$A = \sum_{n=0}^\infty a_n$ and $b_n \to B$ implies $\sum_{k=0}^n a_k b_{n-k} \to AB$

In electronics, we call such a sum : the numerical convolution of two signals. And like you've remarked, it is a Cauchy product.

This theorem was proved by Franz Mertens. What's missing from the above proof, is supposing that at least one of the series has to be absolutely convergent. Otherwise, the estimation of the first part of the second sum, isn't justified. A counterexample is given in the Wikipedia link.

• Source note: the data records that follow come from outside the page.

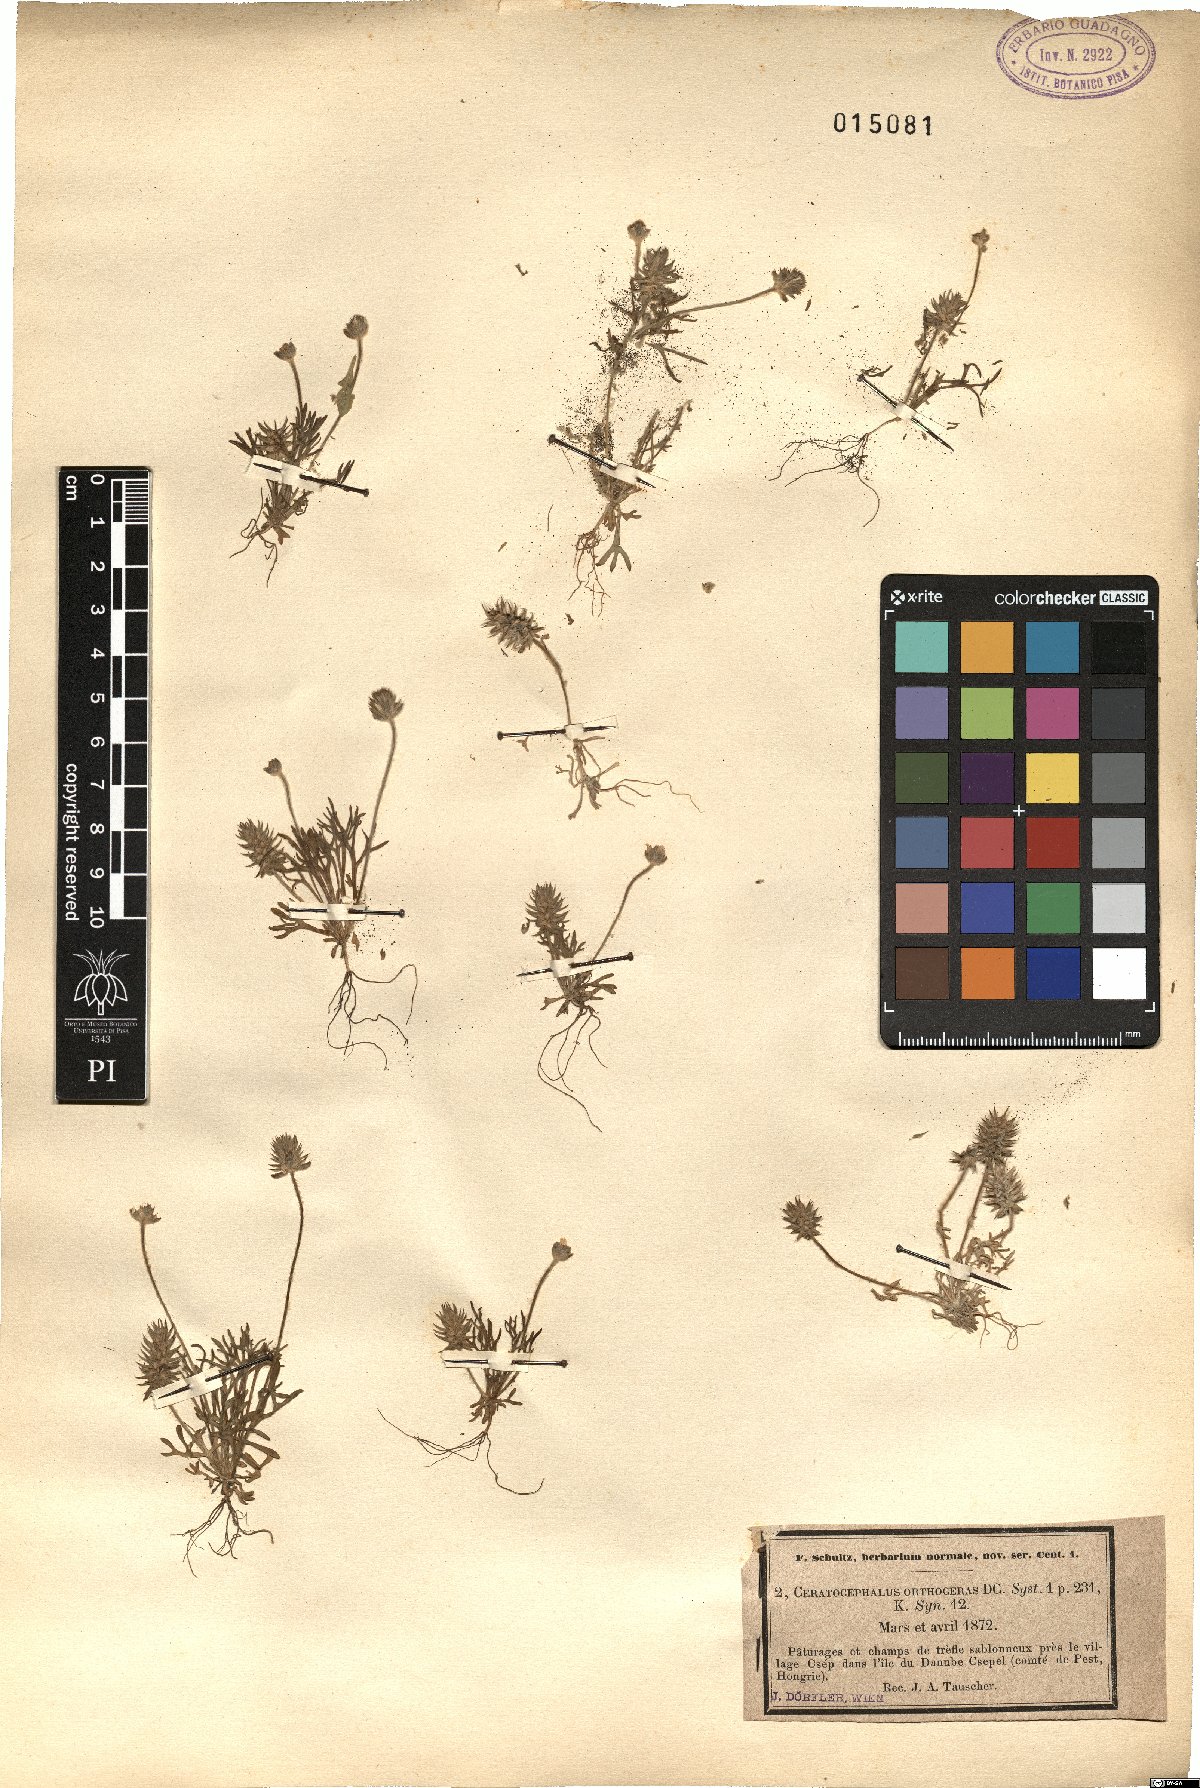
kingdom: Plantae
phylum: Tracheophyta
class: Magnoliopsida
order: Ranunculales
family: Ranunculaceae
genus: Ceratocephala
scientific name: Ceratocephala orthoceras
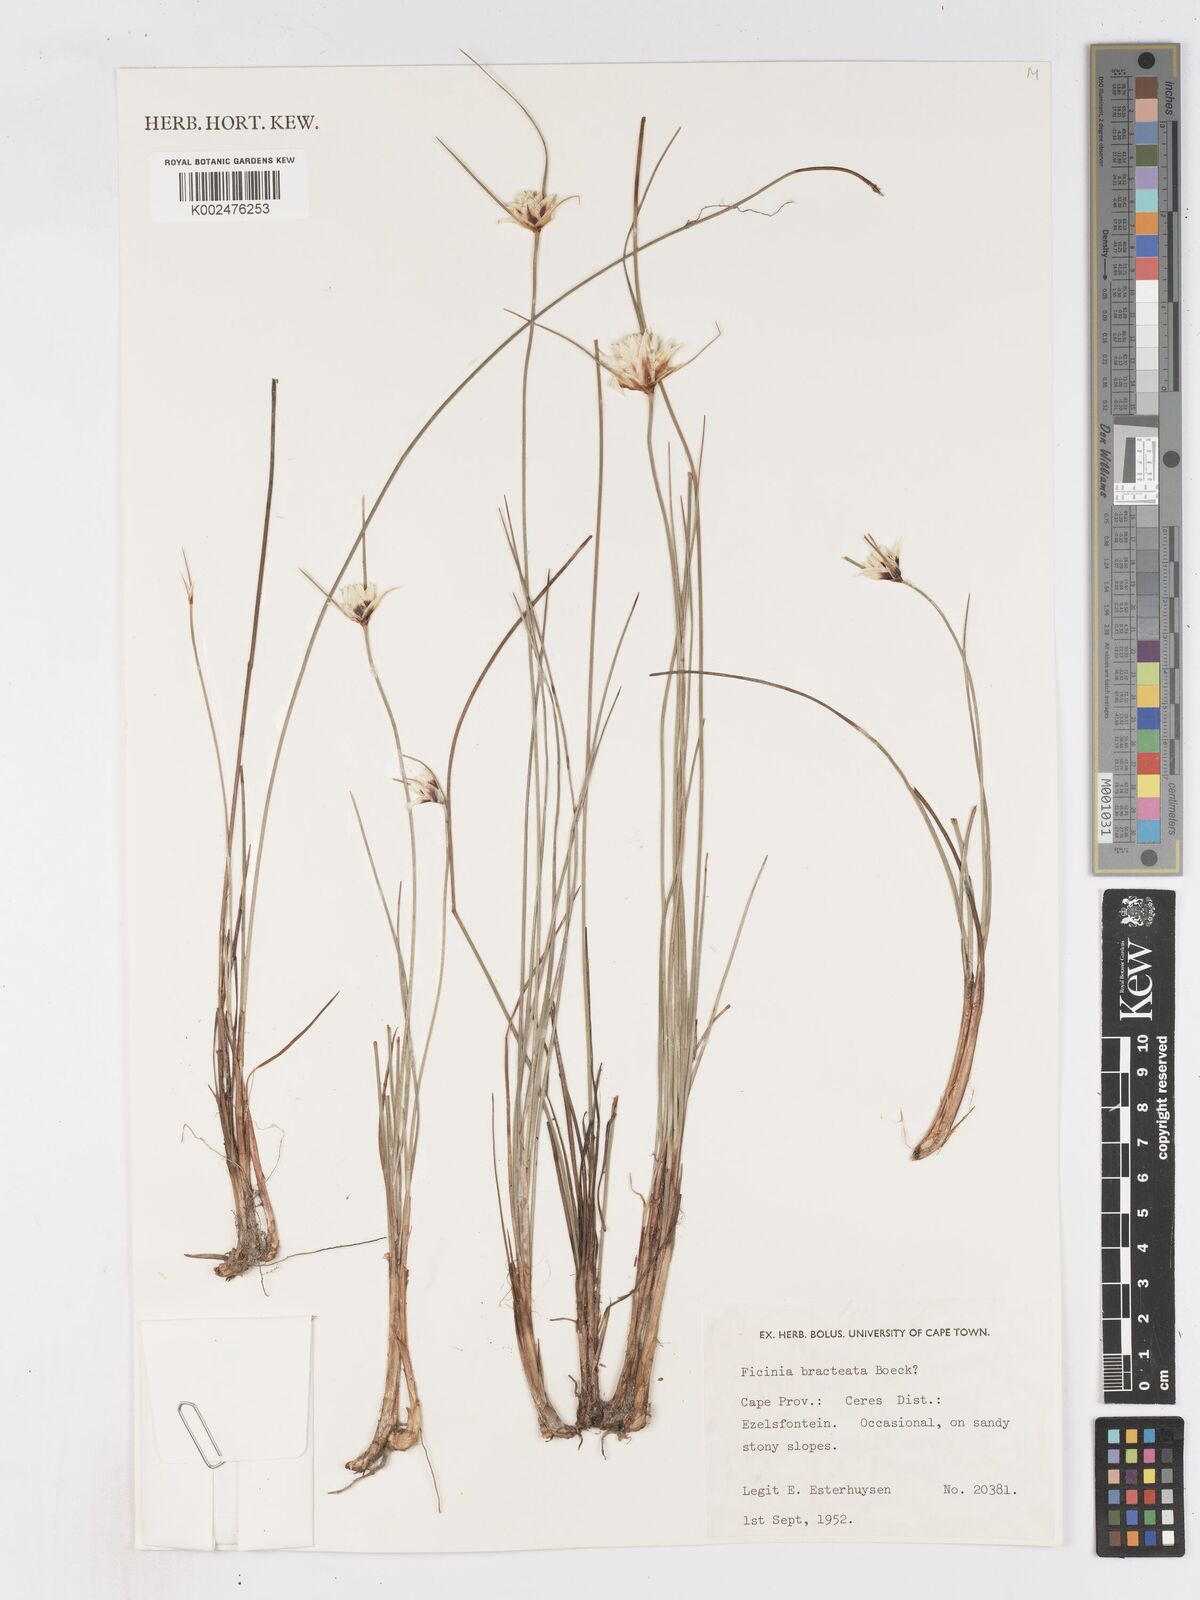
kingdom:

As it turns out, the statement is equivalent to Merten's theorem about the Cauchy product of two series (with the first series being absolutely convergent).

We define $$ \begin{align} \beta_0 &= b_0 \\ \beta_n &= b_n - b_{n-1} \text{ for } n \ge 1 \, . \end{align} $$ and $\gamma_n = \sum_{k=0}^n a_k \beta_{n-k}$.

Then $b_n = \beta_0 + \ldots + \beta_n$ and $B = \sum_{n=0}^\infty \beta_n$. A simple calculation shows that $$ \sum_{k=0}^n a_k b_{n-k} = \sum_{k=0}^n \gamma_k \, . $$

Therefore $\lim_{n \to \infty} \sum_{k=0}^n a_k b_{n-k} = A B $ is equivalent to $ \sum_{n=0}^\infty \gamma_n = A B$, and that is precisely he contents of Merten's theorem.